Working on P.D. Magnus. forallX: an Introduction to Formal Logic (pp. 297, exercise C. 3):
$ \def\fitch#1#2{\quad\begin{array}{|l}#1\\\hline#2\end{array}} \fitch{\forall x(A \vee B(x))}{ \fitch{\neg(A \vee \forall xB(x))}{ \fitch{\neg A}{ A \vee B(c) \qquad (\forall E, 1)\\ \fitch{A}{ \bot \qquad (\neg E, 3, 5)\\ B(c) \qquad (X, 6)\\ }\\ \fitch{B(c)}{ B(c) \qquad (R, 8) }\\ B(c) \qquad (\vee E, 5-7,8-9)\\ \forall xB(x) \qquad (\forall I, 10)\\ A \vee \forall xB(x) \qquad (\vee I,11)\\ \bot \qquad (\vee I,1, 11)\\ }\\ A \qquad (IP, 3-12)\\ A \vee \forall xB(x) \qquad (\vee I,13)\\ \bot \qquad (\neg E, 1,14)\\ }\\ A \vee \forall xB(x) \qquad (IP, 1-15)\\ } $
Is this the right approach to this proof ?
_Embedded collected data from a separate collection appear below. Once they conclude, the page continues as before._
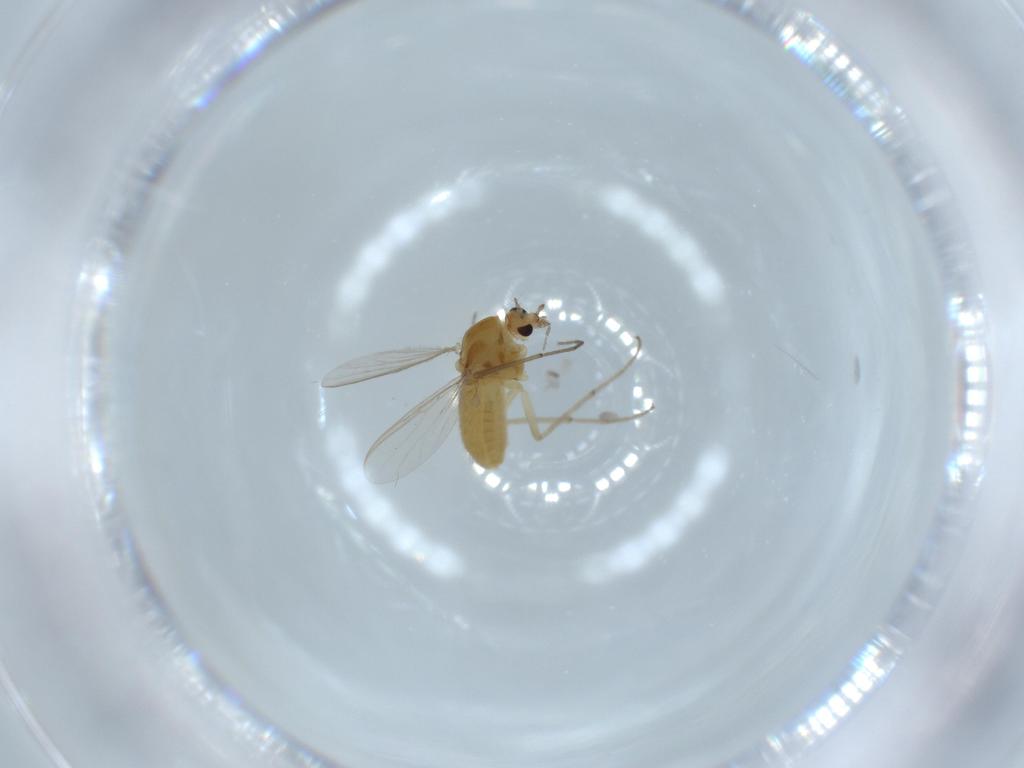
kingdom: Animalia
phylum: Arthropoda
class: Insecta
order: Diptera
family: Chironomidae
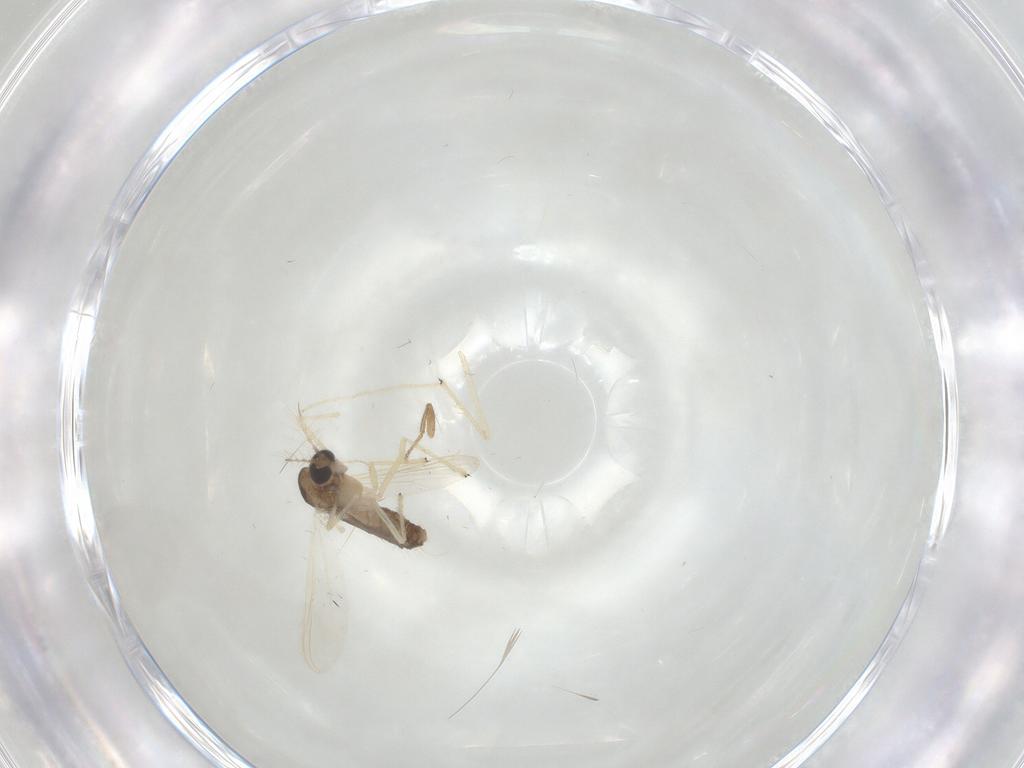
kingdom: Animalia
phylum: Arthropoda
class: Insecta
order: Diptera
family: Chironomidae
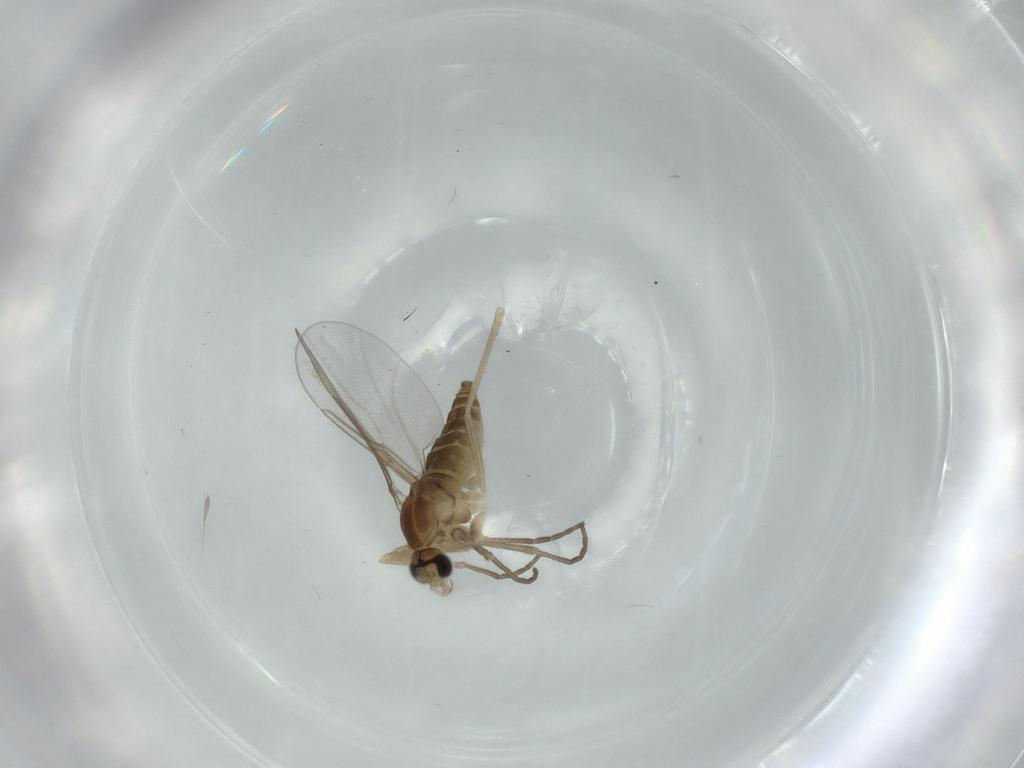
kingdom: Animalia
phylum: Arthropoda
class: Insecta
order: Diptera
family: Cecidomyiidae
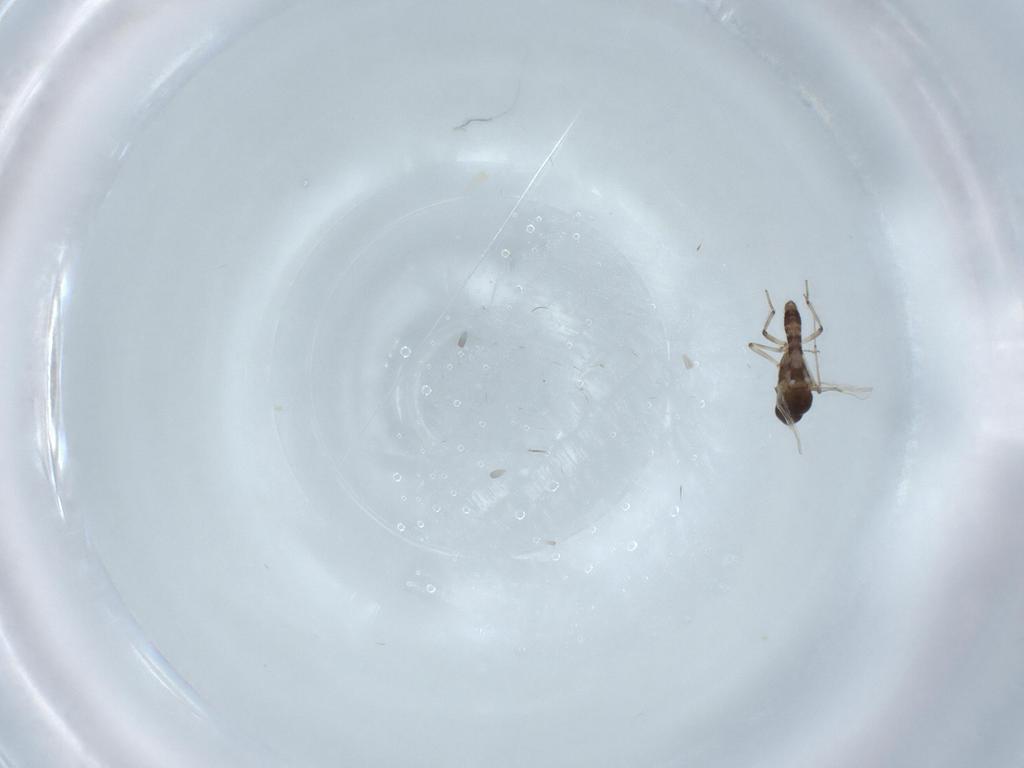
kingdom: Animalia
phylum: Arthropoda
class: Insecta
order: Diptera
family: Ceratopogonidae
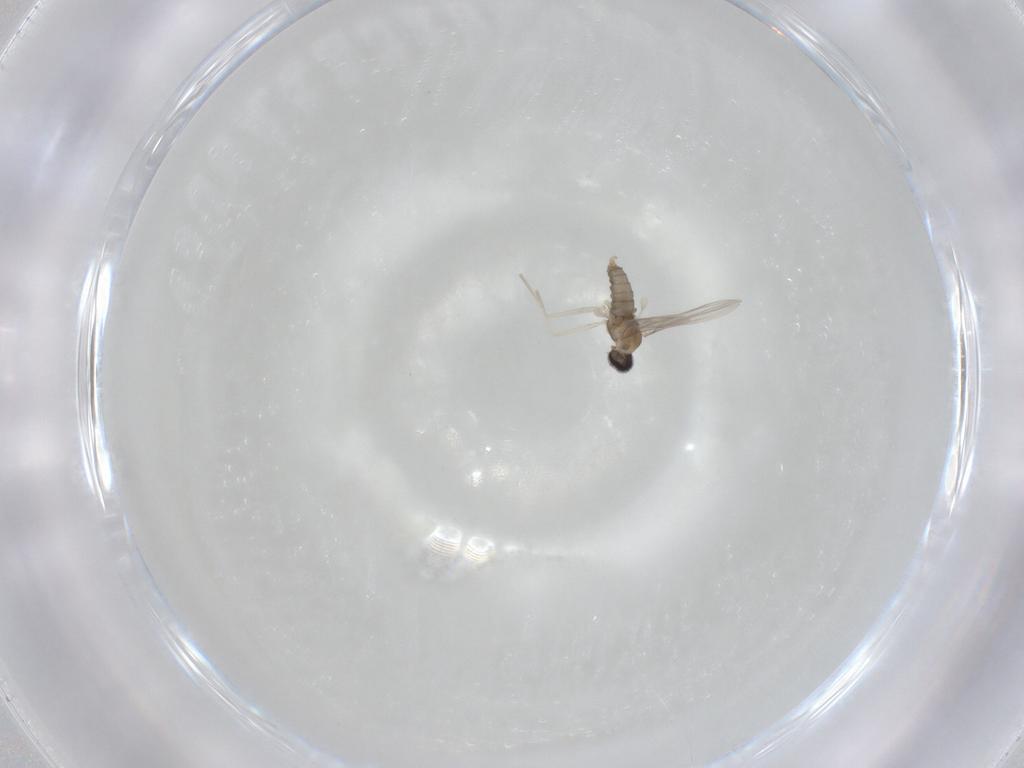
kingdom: Animalia
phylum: Arthropoda
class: Insecta
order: Diptera
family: Cecidomyiidae
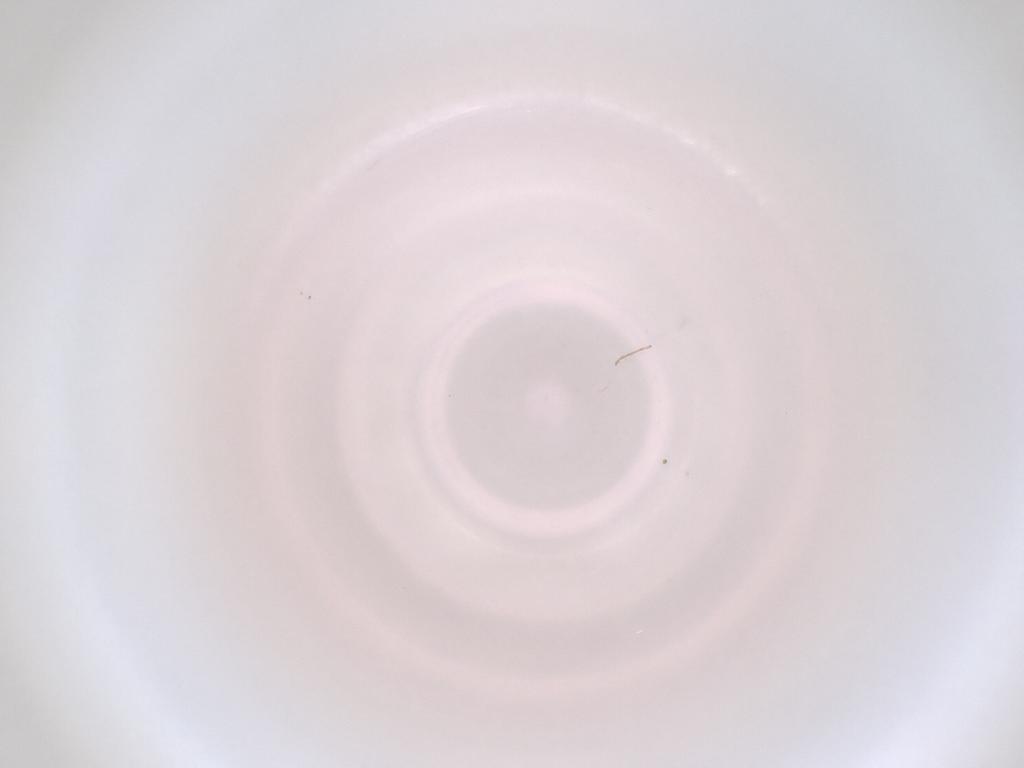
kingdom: Animalia
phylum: Arthropoda
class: Insecta
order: Diptera
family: Cecidomyiidae
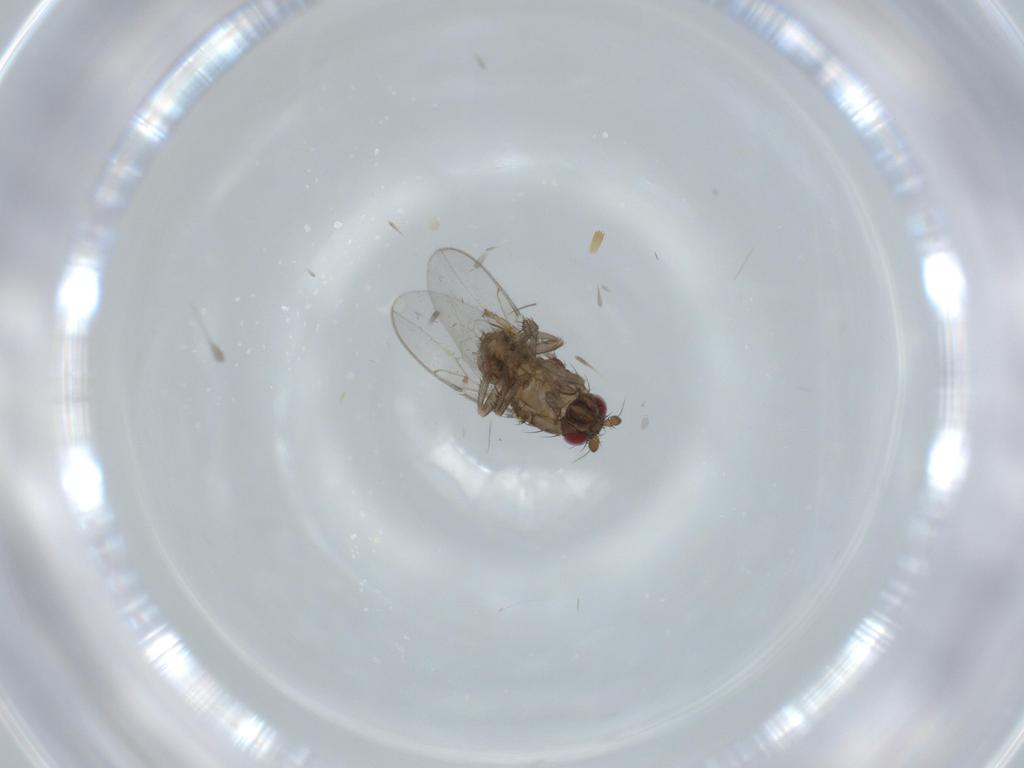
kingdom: Animalia
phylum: Arthropoda
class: Insecta
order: Diptera
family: Sphaeroceridae
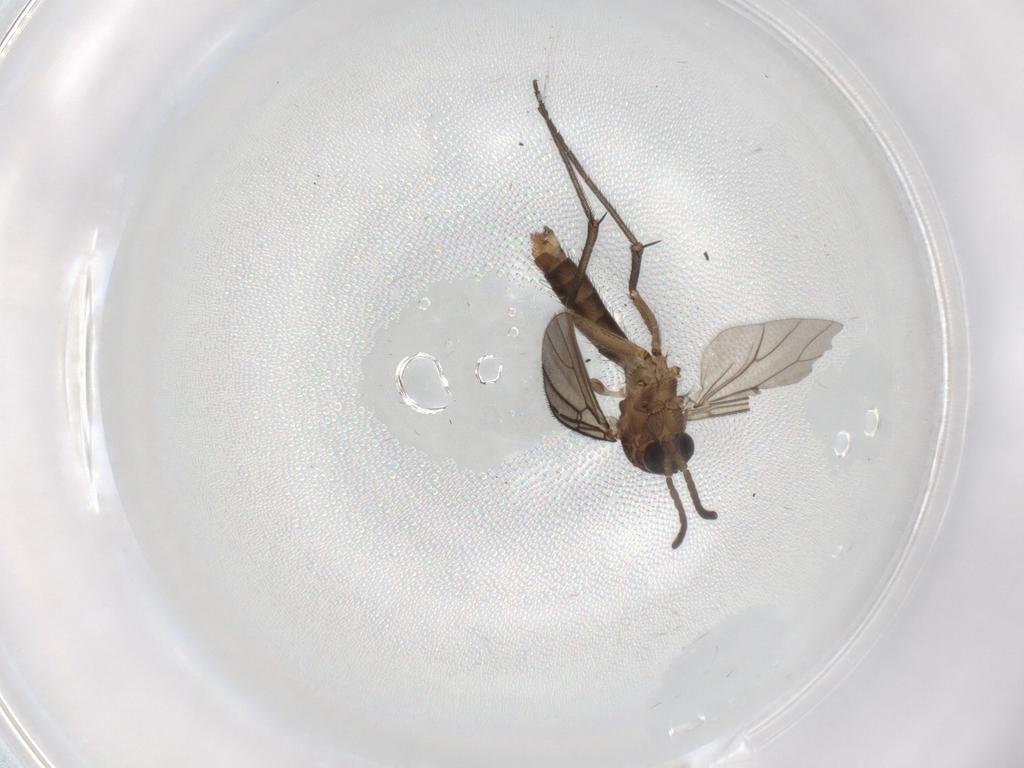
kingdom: Animalia
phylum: Arthropoda
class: Insecta
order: Diptera
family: Mycetophilidae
$\def\fitch#1#2{\quad\begin{array}{|l}#1\\\hline#2\end{array}}$
$\def\context#1#2{[#1]\\\left\lvert{#2}\right.}$ Your proof is valid, but you do not need to assume $\neg A$.
The contradiction you need for your disjunction elimination can be of the assumption $\neg(A\vee\forall x~B(x))$
That will streamline things a little bit.
$$\fitch{~~1.~\forall x~(A\vee B(x))}{\fitch{~~2.~\neg (A\vee\forall x~B(x))}{\hspace{-1ex}\left\lvert \raise{11ex}{{~~3.~A\vee B(c)\hspace{10ex}\forall\mathsf E~1\\\fitch{~~4.~A\hspace{13ex}\textsf{Assume}}{~~5.~A\vee\forall x~B(x)\hspace{2ex}\vee\mathsf I~4\\~~6.~\bot\hspace{13ex}\neg\mathsf E~2,5\\~~7.~B(c)\hspace{11ex}\mathsf X~6}\\\fitch{~~8.~B(c)\hspace{11ex}\textsf{Assume}}{}\\~~9.~B(c)\hspace{14ex}\vee\mathsf E~3,4{-}7,8{-}8}}\right.\\10.~\forall x~B(x)\hspace{12ex}\forall\mathsf I~3{-}9\\11.~A\vee\forall x~B(x)\hspace{7ex}\vee\mathsf I~10\\12.~\bot\hspace{18ex}\neg\mathsf E~2,11}\\13.~\neg\neg (A\vee\forall x~B(x))\hspace{6ex}\neg\mathsf I~2{-}12\\14.~A\vee\forall x~B(x)\hspace{11ex}\neg\neg\mathsf E~13}$$